Managing the Miserables

  • Rule #1 : Feel Your Feelings

    Throw yourself a one-person pity party. Go ahead. Put your head in your hands and notice just how wretched you feel. Be compassionate. As tempting as it is the phrase, “knock it off and get your stuff together!” doesn’t fix the situation, it drives it underground. Acknowledge the misery. If privacy allows, wail a little or yell at the universe – it feels good to let it out.

  • Rule #2 : Name your Feelings (Emotional & Physical)

    I feel sad. I am tired. I feel overwhelmed. My head hurts. By putting a name to your thoughts, sensations, and emotions, some obvious solutions will present themselves. Try scanning yourself from toe to head. “My feet are ok but my lower back is achy. My belly feels anxious. My breathing is clear and I can take a slow breath. Naming clarifies the need.

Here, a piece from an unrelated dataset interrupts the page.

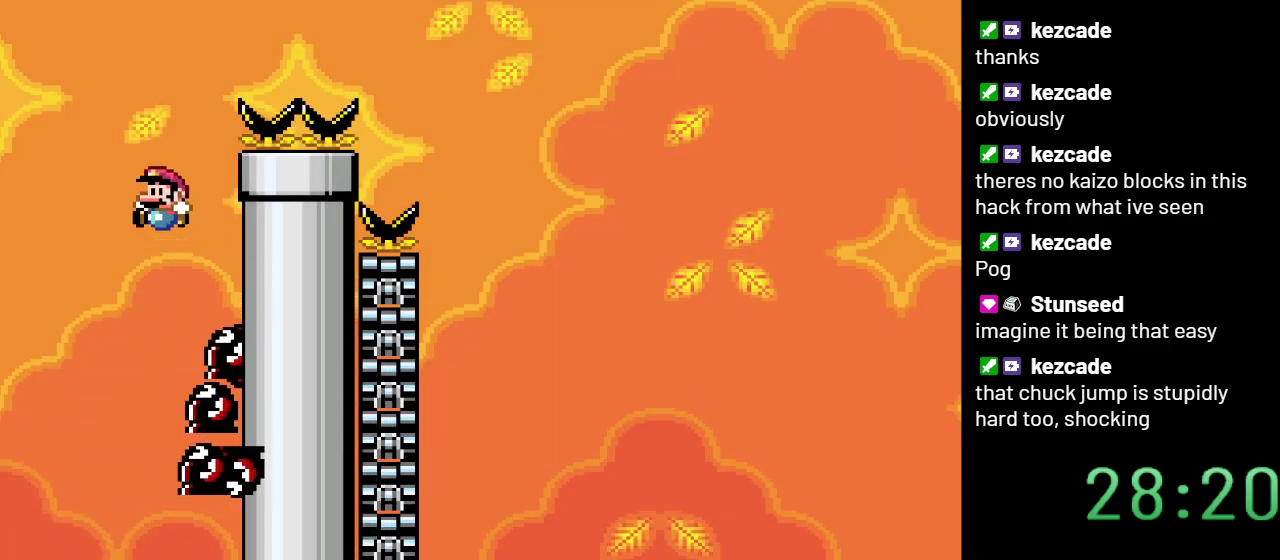
{"buttons": ["B", "Y", "DPAD_RIGHT"], "events": [[233, "DPAD_RIGHT", "down"]]}
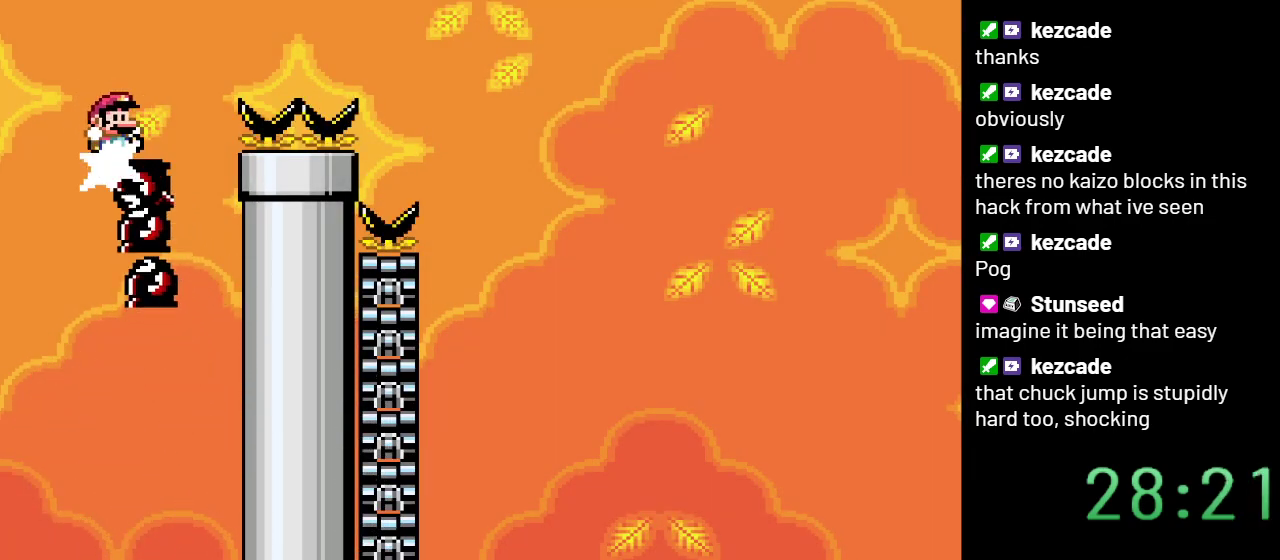
{"buttons": ["B", "Y", "DPAD_RIGHT"], "events": []}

  • Rule #3 : Start with Small Comforts

    A tissue, a drink of water, a fruit snack.  Consider next steps: cry, nap, curl up with a cup of tea, or air your grievances to a patient listener.  Do what you can to help yourself, or the other miserable person, feel better. Often what is really needed is rest. (That will be next week’s post – How many ways are there to “rest”?) Comforting yourself may be all you need to get on with your day, allowing you to feel less miserable. 

Warning! In cases of compounded misery be sure that you care for yourself as well as the other person. We have the myth of self-sacrifice as ideal – blessed are those who put the needs of others above their own. The truth is: cranky and short tempered are those who continuously self-sacrifice.

The healthy path is to have compassion for all, taking into consideration abilities and responsibilities.  Offer your cranky co-worker a cup of tea and a listening ear or let them know you have to head out and agree to help with the copier when they are ready. Scoop up your two-year-old, dodging their flailing arms, wipe their nose, and cuddle them. Then accept the offer of babysitting and have dinner with your spouse later that day.  

Feeling miserable is awful. Being compassionate toward yourself allows you to identify ways to climb out of that state. Hanging out with little ones gives us a window into the full range of human emotions. Various combinations of nutrition, rest, and play cure a lot. How are you doing at taking care of yourself when you feel miserable? Feeling miserable is part of being human. Identifying ways to care for yourself and to reach out to others allows you to better alleviate misery when it occurs.